Micaela sintió cómo el aire se le atoraba en la garganta.
—Soy yo la que debería disculparse.
—Fue mi culpa —Anselmo no dudó ni un segundo en defenderla—. No hiciste nada malo, Micaela.
—Señor Anselmo...
—Llámame solo Anselmo —la corrigió en voz suave.
La última vez ya le había pedido que usara su nombre. Quizá Micaela, con tantas cosas en la cabeza, simplemente lo había olvidado.
Ella apretó los labios pintados, y ambos se quedaron mirándose en silencio, como si el tiempo se hubiera detenido entre los dos.
De pronto, un portazo retumbó por todo el patio, sacudiendo la calma.
Anselmo giró la cabeza hacia el carro. Un hombre acababa de bajar. Frunció el ceño y, en voz baja, se acercó a Micaela.
—¿Quieres que me vaya?
Ella miró a Gaspar, que avanzaba hacia ellos con el rostro serio, la mirada dura como una piedra. Su expresión se endureció.
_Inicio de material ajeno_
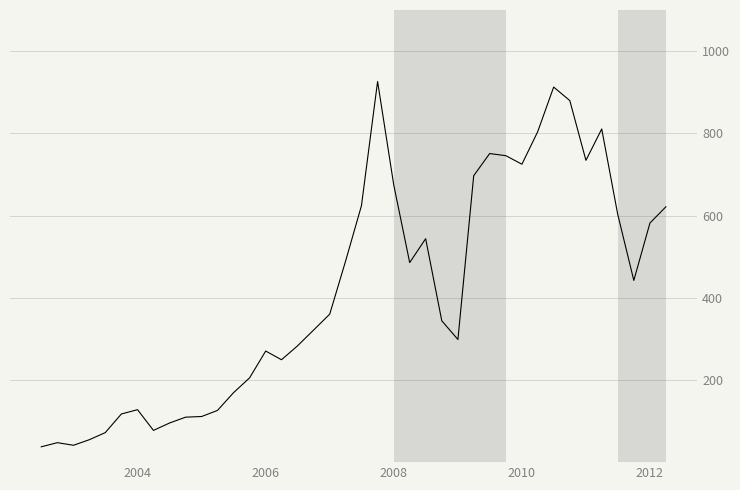

What is the smallest value displayed?

37.3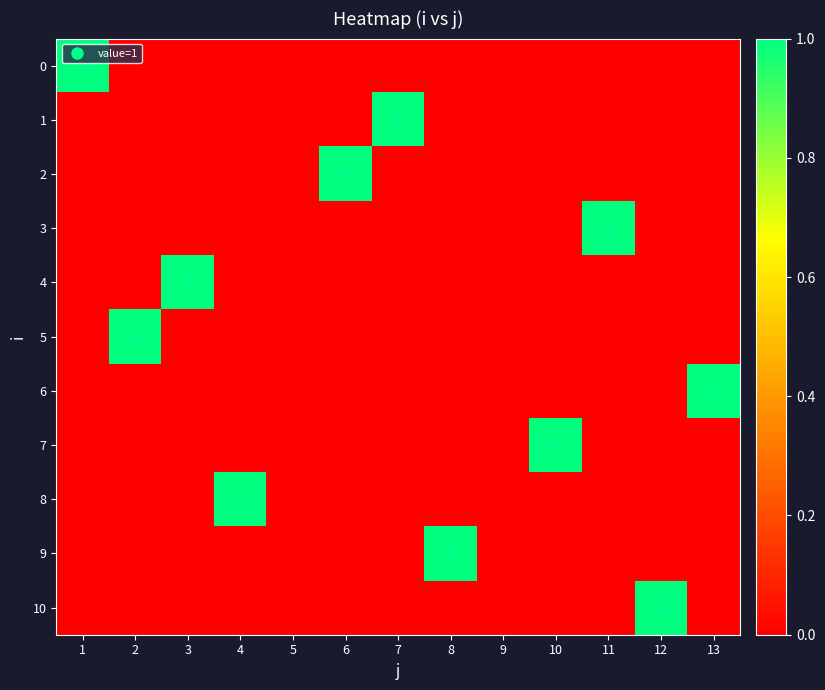

At which category does the chart reach its peak across all series?

1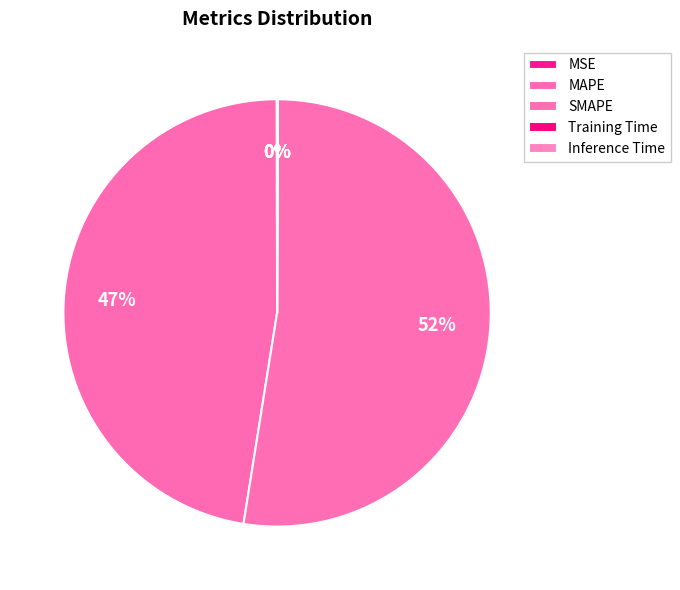

Does any single category account for the majority?

Yes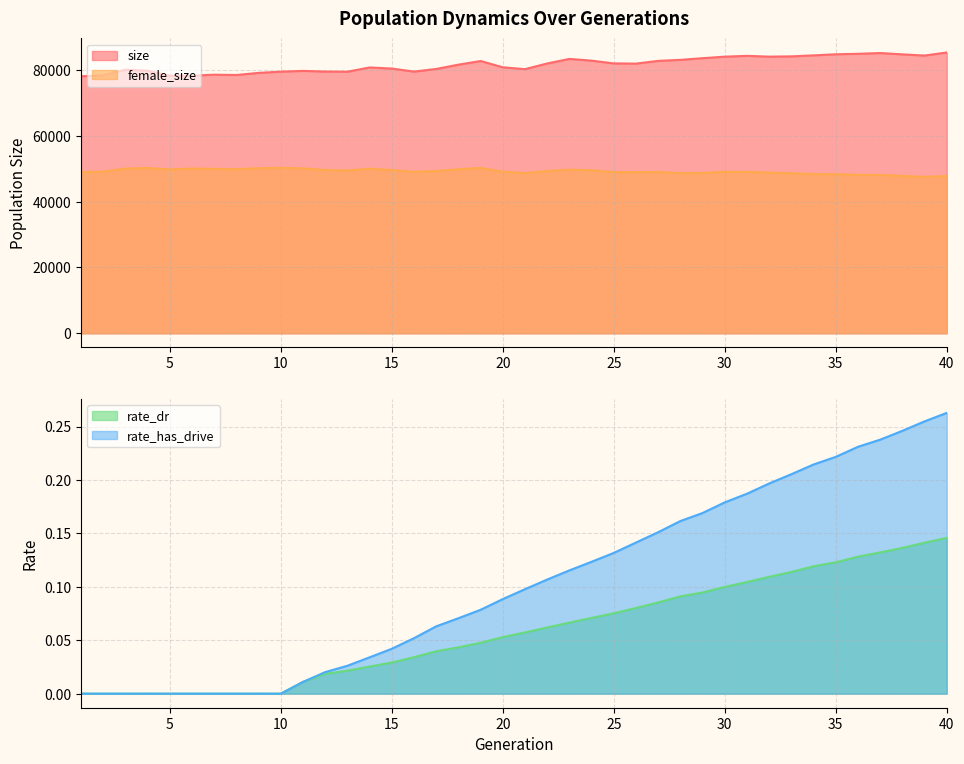

Reading right to left, what are all the values shown in this chart?

size: 40=85284.0	39=84350.0	38=84716.0	37=85114.0	36=84881.0	35=84743.0	34=84406.0	33=84104.0	32=84022.0	31=84263.0	30=84017.0	29=83556.0	28=83044.0	27=82735.0	26=81905.0	25=81968.0	24=82798.0	23=83333.0	22=81947.0	21=80223.0	20=80787.0	19=82693.0	18=81585.0	17=80285.0	16=79477.0	15=80404.0	14=80738.0	13=79444.0	12=79491.0	11=79694.0	10=79458.0	9=79093.0	8=78449.0	7=78541.0	6=78241.0	5=78229.0	4=79752.0	3=80047.0	2=78349.0	1=78053.0
female_size: 40=47774.0	39=47514.0	38=47794.0	37=48080.0	36=48128.0	35=48319.0	34=48335.0	33=48614.0	32=48796.0	31=49015.0	30=49042.0	29=48691.0	28=48638.0	27=48976.0	26=48942.0	25=48950.0	24=49527.0	23=49687.0	22=49284.0	21=48646.0	20=49082.0	19=50216.0	18=49822.0	17=49272.0	16=49052.0	15=49576.0	14=49985.0	13=49448.0	12=49583.0	11=50094.0	10=50253.0	9=50144.0	8=49846.0	7=49934.0	6=50024.0	5=49748.0	4=50217.0	3=50024.0	2=49114.0	1=48941.0
rate_dr: 40=0.1	39=0.1	38=0.1	37=0.1	36=0.1	35=0.1	34=0.1	33=0.1	32=0.1	31=0.1	30=0.1	29=0.1	28=0.1	27=0.1	26=0.1	25=0.1	24=0.1	23=0.1	22=0.1	21=0.1	20=0.1	19=0.0	18=0.0	17=0.0	16=0.0	15=0.0	14=0.0	13=0.0	12=0.0	11=0.0	10=0.0	9=0.0	8=0.0	7=0.0	6=0.0	5=0.0	4=0.0	3=0.0	2=0.0	1=0.0
rate_has_drive: 40=0.3	39=0.3	38=0.2	37=0.2	36=0.2	35=0.2	34=0.2	33=0.2	32=0.2	31=0.2	30=0.2	29=0.2	28=0.2	27=0.2	26=0.1	25=0.1	24=0.1	23=0.1	22=0.1	21=0.1	20=0.1	19=0.1	18=0.1	17=0.1	16=0.1	15=0.0	14=0.0	13=0.0	12=0.0	11=0.0	10=0.0	9=0.0	8=0.0	7=0.0	6=0.0	5=0.0	4=0.0	3=0.0	2=0.0	1=0.0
—No hace falta. Entre él y yo ya no hay nada, somos unos completos desconocidos.
Gaspar seguía impecable en su traje oscuro, su porte elegante contrastando con el frío de su mirada. Clavó los ojos en Anselmo un instante, luego se dirigió a Micaela.
—¿Dónde está Pilar?
—Está con una amiga mía —replicó Micaela, lanzando una mirada rápida y seca.
—Señor Gaspar —saludó Anselmo, educado.
Gaspar apenas asintió, manteniendo su distancia, antes de volver a enfocarse en Micaela.
—Hoy quiero verla.
—Entonces ven más tarde. Justamente quiero acordar los días y horarios de visita de cada mes —levantó la barbilla, decidida.
Gaspar arrugó la frente.
—¿De verdad es necesario?
—Por supuesto —afirmó Micaela, sin vacilar.
En ese momento, la puerta de la casa se abrió. Sofía apareció y, tras ella, Pepa, la perrita, salió corriendo a olfatear el ambiente entre Micaela y Gaspar, moviendo la cola con nerviosismo.
—Sofía, por favor, invita al señor a pasar y sírvele una bebida —le pidió Micaela con una sonrisa.
Anselmo dejó ver una chispa divertida en los ojos.